Page extract:
- - -

[Search for users] [Overall Top Noters] [List of all Conferences] [Download this site]

Conference rusure::math

Title:Mathematics at DEC
Moderator:RUSURE::EDP
Created:Mon Feb 03 1986
Last Modified:Fri Jun 06 1997
Last Successful Update:Fri Jun 06 1997
Number of topics:2083
Total number of notes:14613

1464.0. "Harmonic Standard Deviation" by IMTDEV::ROBERTS (Reason, Purpose, Self-esteem) Wed Jun 26 1991 17:58

    I need to calculate some simple statistics on some sample times. The
    stats I need are the harmonic mean and harmonic standard deviation. I
    have no problem calculating the harmonic mean. The harmonic standard
    deviation is giving me some trouble.

    Harmonic mean:  		    n
    			------------------------
    			1/s1 + 1/s2 + ... + 1/sn

    where s1 through sn are the n samples.

    In my experiment, the first three s's are

    s1=8.733333
    s2=7.716667
    s3=6.700000

    The harmonic mean is 7.626850.

    How do I calculate the standard deviation?

    Dwayne

T.RTitleUserPersonal
Name
DateLines
1464.1GUESS::DERAMOduly notedThu Jun 27 1991 01:4313
        Since
        
        	1/(harmonic mean) = arithmetic mean of reciprocals,
        
        then I would guess that the harmonic standard deviation
        is given by
        
        	1/(harmonic sd) = standard deviation of reciprocals
        
        It sounds logical; however, I do not recall ever having
        seen the term "harmonic standard deviation" before.
        
        Dan
1464.2DoubtsIMTDEV::ROBERTSReason, Purpose, Self-esteemThu Jun 27 1991 15:2630
    Hi, Dan

    Well, that's pretty much what I guessed, too, but I'm doubtful.

    Looking at the arithmetic mean (7.716667) and the harmonic mean
    (7.626850), they're quite close.

- - -

Record extracts:
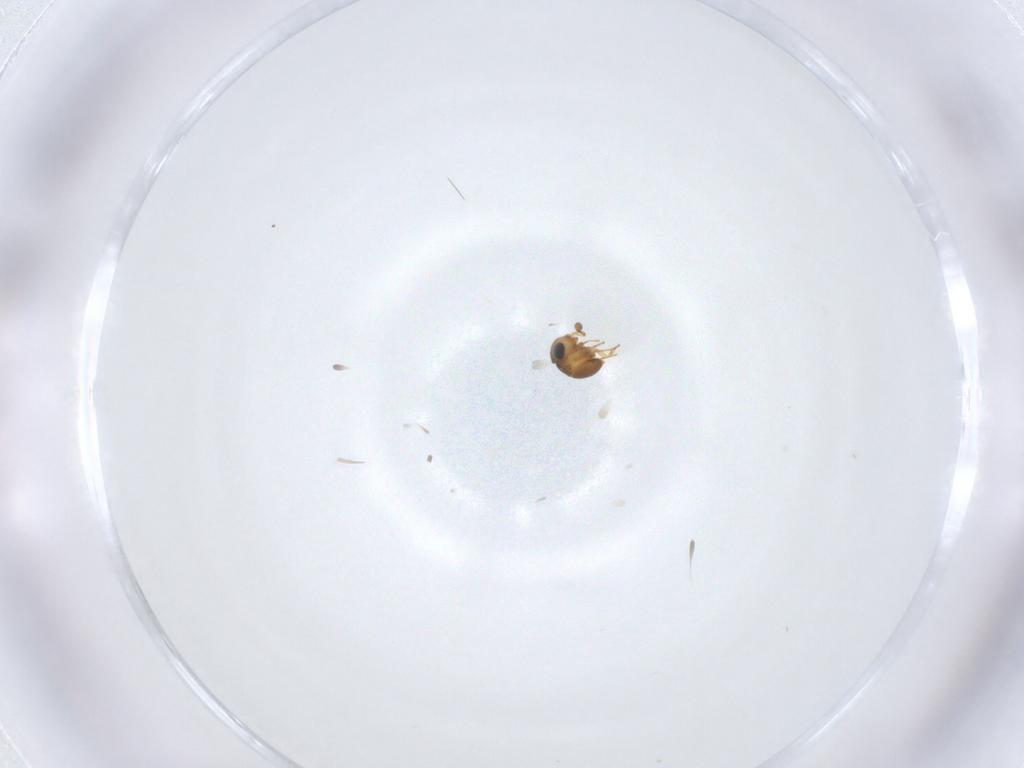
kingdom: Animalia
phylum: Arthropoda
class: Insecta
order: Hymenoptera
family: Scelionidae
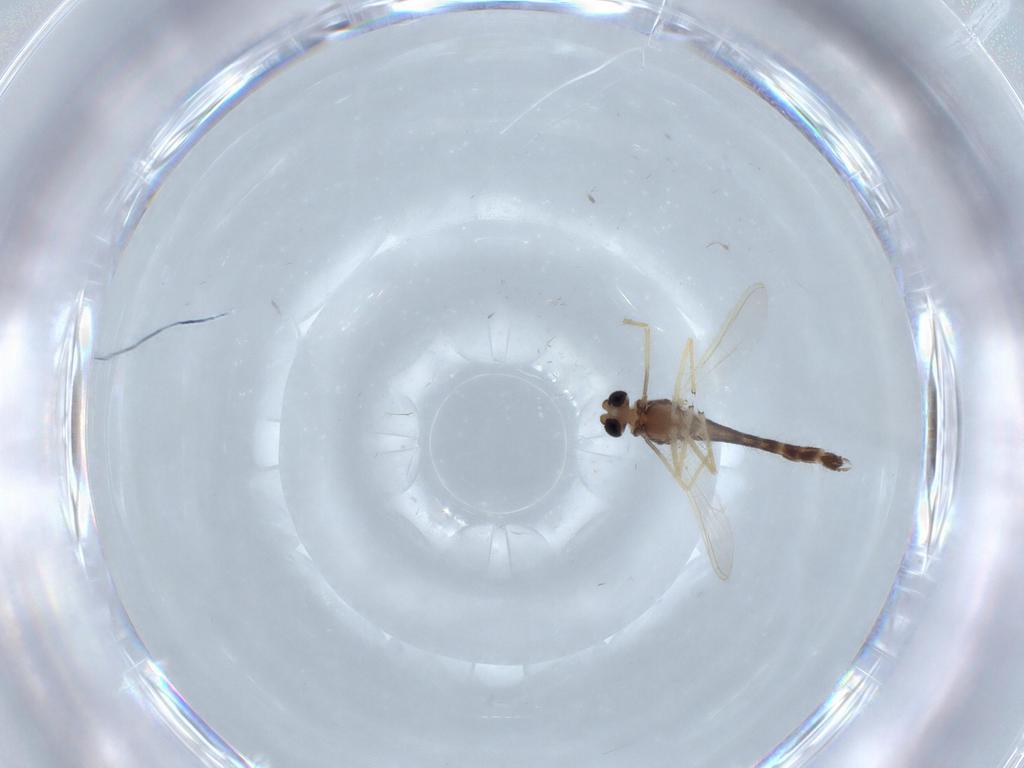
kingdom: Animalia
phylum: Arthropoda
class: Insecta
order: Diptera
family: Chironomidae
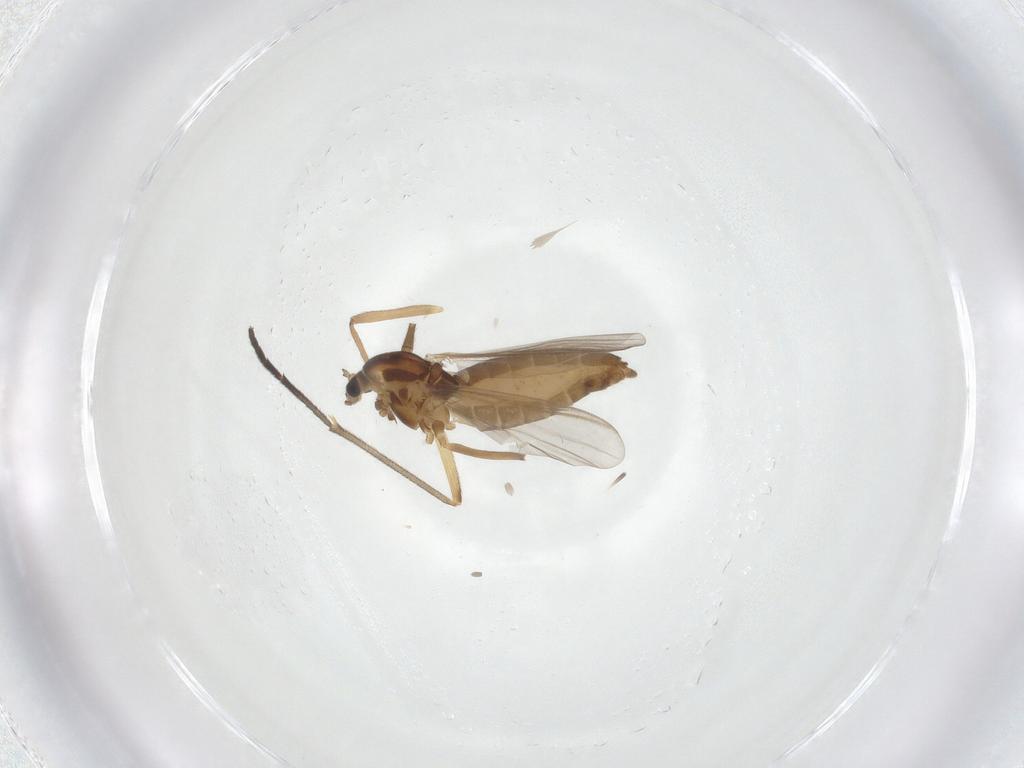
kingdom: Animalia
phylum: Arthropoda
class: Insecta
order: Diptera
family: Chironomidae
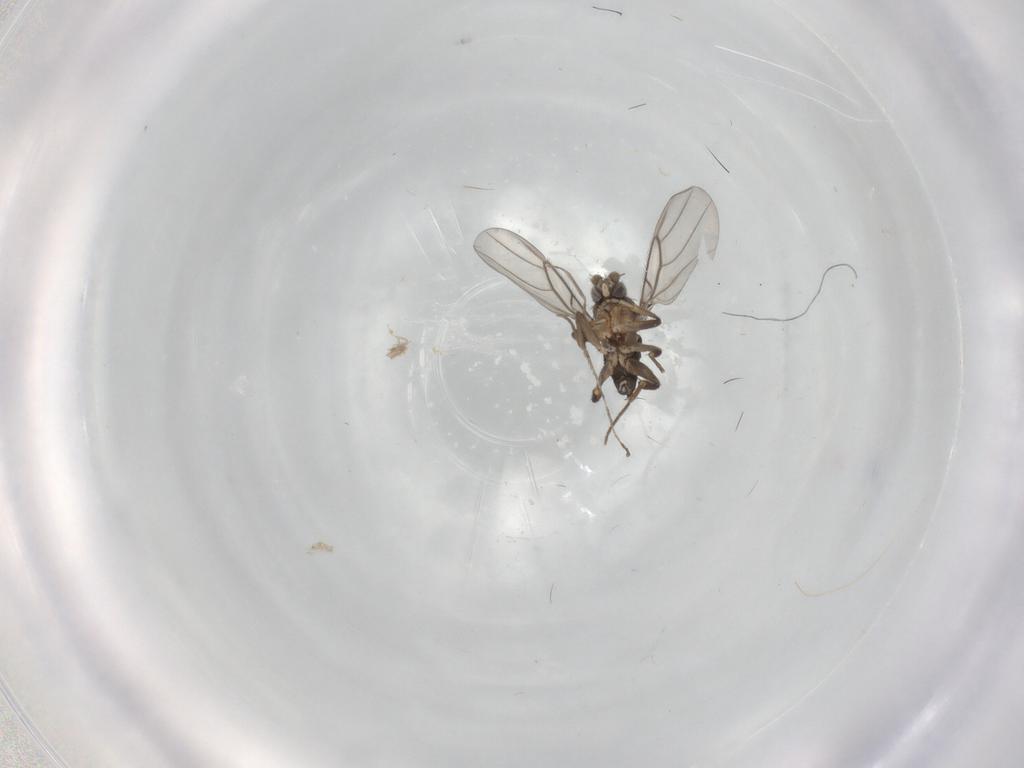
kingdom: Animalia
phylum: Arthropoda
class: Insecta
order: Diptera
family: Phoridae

- - -

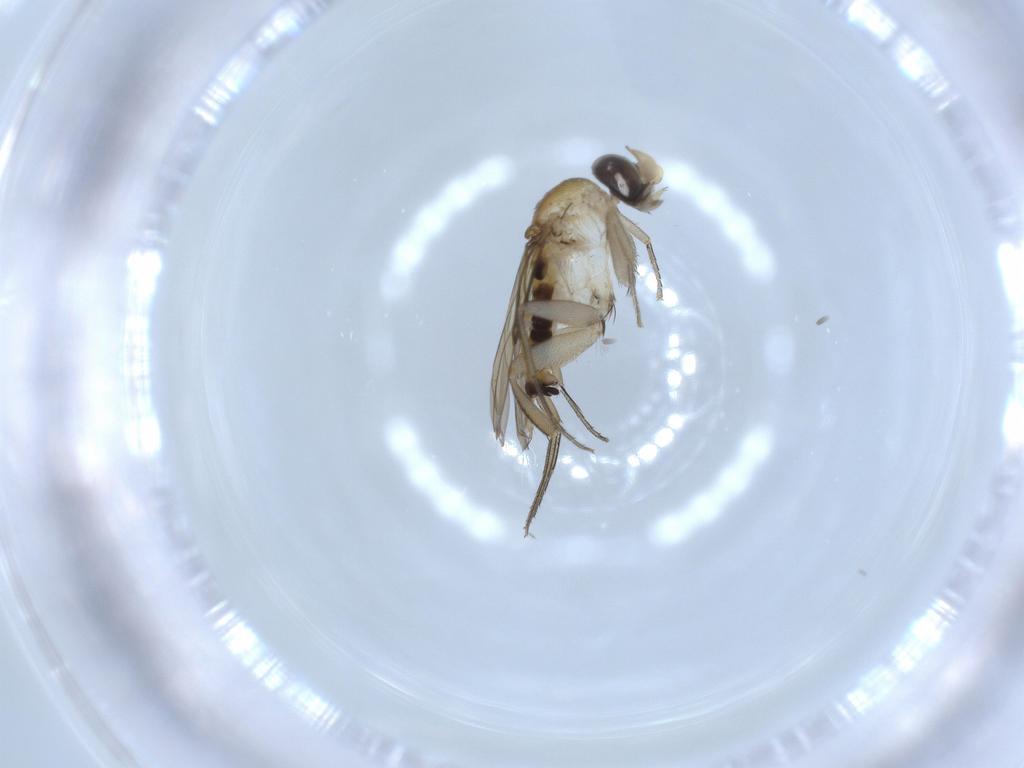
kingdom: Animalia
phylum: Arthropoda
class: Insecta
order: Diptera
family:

- - -

Set of tasks:
• 1. Print a passage from the harmonic standard deviation thread word for word: begin at the words that have "Title:Mathematics at DEC" and stop after "me some trouble.".
• 2. For each of these statements, say yes or no to whether it agrees with the harmonic standard deviation thread, and quote the words that decide it: (a) The second sample value is given as 7.716667. (b) Dan says he has come across the term "harmonic standard deviation" before. (c) The original poster reports trouble calculating the harmonic mean.

Solutions for each task:
• 1.
Title:Mathematics at DEC
Moderator:RUSURE::EDP
Created:Mon Feb 03 1986
Last Modified:Fri Jun 06 1997
Last Successful Update:Fri Jun 06 1997
Number of topics:2083
Total number of notes:14613

1464.0. "Harmonic Standard Deviation" by IMTDEV::ROBERTS (Reason, Purpose, Self-esteem) Wed Jun 26 1991 17:58

    I need to calculate some simple statistics on some sample times. The
    stats I need are the harmonic mean and harmonic standard deviation. I
    have no problem calculating the harmonic mean. The harmonic standard
    deviation is giving me some trouble.

• 2.
(a) Yes: "s2=7.716667"
(b) No: "I do not recall ever having seen the term"
(c) No: "I have no problem calculating the harmonic mean."